As with adults, children with rHGG have limited treatment options. Re-RT has an emerging role as a palliative treatment for children with recurrent brainstem glioma (diffuse intrinsic pontine glioma or DIPG)[99-101], being associated with symptomatic improvement and longer survival compared to non-re-irradiated patients[99]. Indeed, re-RT in DIPGs is the subject of several ongoing or completed prospective studies (NCT01777633 and NCT03126266). Given that the irradiation dose tolerance of the supratentorial brain is higher than that of the brainstem, it stands to reason that re-RT in supratentorial rHGG should be equally safe and effective[102]. However, the role of re-RT has been little studied in non-pontine gliomas.

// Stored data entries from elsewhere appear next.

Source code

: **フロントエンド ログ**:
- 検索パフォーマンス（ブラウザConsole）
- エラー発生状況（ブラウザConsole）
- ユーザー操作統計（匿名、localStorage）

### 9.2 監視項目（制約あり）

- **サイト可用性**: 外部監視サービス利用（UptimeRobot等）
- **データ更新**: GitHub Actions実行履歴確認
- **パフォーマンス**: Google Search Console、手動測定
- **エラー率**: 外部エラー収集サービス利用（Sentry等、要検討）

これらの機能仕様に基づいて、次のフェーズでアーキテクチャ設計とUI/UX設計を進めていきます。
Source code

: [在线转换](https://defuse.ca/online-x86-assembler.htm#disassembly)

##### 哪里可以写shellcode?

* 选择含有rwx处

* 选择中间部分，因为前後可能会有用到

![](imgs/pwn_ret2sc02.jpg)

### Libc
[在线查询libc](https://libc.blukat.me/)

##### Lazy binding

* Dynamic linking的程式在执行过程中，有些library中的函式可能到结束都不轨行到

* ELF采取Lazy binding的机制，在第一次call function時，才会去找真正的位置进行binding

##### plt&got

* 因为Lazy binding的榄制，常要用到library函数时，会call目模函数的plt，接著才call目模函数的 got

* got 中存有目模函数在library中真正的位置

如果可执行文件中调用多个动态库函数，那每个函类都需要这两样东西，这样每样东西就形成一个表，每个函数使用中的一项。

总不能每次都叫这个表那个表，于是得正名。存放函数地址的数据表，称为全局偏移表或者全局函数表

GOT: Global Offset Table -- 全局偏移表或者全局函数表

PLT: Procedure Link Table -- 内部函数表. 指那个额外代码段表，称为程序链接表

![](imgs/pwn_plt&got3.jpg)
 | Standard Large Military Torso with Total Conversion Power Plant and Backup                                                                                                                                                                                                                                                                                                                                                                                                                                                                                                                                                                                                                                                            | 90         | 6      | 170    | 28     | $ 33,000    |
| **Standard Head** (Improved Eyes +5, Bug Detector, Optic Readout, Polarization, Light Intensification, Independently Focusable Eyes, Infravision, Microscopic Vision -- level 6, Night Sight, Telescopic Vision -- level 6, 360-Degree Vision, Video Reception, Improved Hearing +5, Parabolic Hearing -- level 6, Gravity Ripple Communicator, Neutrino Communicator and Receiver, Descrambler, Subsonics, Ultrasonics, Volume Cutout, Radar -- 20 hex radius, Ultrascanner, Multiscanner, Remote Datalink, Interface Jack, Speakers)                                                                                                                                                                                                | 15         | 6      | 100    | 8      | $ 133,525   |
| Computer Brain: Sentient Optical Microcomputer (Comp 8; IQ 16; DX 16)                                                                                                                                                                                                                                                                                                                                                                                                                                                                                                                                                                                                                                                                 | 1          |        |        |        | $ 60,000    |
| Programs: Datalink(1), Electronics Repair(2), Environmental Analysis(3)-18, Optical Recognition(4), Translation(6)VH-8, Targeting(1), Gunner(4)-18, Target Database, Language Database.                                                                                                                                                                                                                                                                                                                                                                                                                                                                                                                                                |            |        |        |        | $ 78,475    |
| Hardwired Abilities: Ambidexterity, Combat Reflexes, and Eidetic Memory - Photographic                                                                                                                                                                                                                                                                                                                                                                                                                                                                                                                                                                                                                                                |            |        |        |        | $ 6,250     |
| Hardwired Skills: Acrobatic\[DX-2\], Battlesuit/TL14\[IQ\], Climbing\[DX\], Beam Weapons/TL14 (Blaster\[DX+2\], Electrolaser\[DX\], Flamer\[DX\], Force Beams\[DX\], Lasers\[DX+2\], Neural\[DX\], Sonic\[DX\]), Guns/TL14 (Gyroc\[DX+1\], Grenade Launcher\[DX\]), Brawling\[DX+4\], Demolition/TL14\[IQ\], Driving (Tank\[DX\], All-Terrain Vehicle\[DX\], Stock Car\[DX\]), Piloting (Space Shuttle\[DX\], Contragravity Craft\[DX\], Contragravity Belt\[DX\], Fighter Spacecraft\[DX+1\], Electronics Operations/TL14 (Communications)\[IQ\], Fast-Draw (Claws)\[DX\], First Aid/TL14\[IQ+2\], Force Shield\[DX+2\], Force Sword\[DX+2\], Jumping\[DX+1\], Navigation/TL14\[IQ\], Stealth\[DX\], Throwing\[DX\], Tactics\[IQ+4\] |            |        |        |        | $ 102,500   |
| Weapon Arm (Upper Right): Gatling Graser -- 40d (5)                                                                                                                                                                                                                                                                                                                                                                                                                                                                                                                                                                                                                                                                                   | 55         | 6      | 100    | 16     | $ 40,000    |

Recently, Tsang et al[103] have published the results of the largest known cohort of children with recurrent supratentorial HGG treated with re-RT compared to a group of non-re-irradiated children. They retrospectively analyzed 40 patients ≤ 18 years. Fourteen patients, with an interval of at least 6 mo after the first radiotherapy, were re-irradiated. Doses administered ranged from 30-54 Gy at 1.8 Gy/fr. Median survival was 9.4 mo for re-RT patients compared to 3.8 mo for the 26 who did not receive re-RT. The time elapsed between the first and second irradiation determined significant differences, being higher in children with an interval ≥ 12 mo. One patient presented grade 3 RN 4 mo after re-RT. There were no significant differences between patients with initial vs distant field re-RT, between those who received concurrent chemotherapy vs exclusive re-RT, or between those who were previously operated vs those who received radiotherapy alone. Thus, offering re-RT to these patients is associated with reasonable short-term control and survival without significant toxicity.

CONCLUSION

The rHGG scenario remains devastating. Nevertheless, the available evidence, albeit low level, suggests that re-RT, at recommended doses and in selected patients, is safe and provides encouraging local control and survival rates.

The combination of re-S with early re-RT appears to be the most promising option.

Randomized clinical trials are needed to establish the optimal treatment strategy for these patients.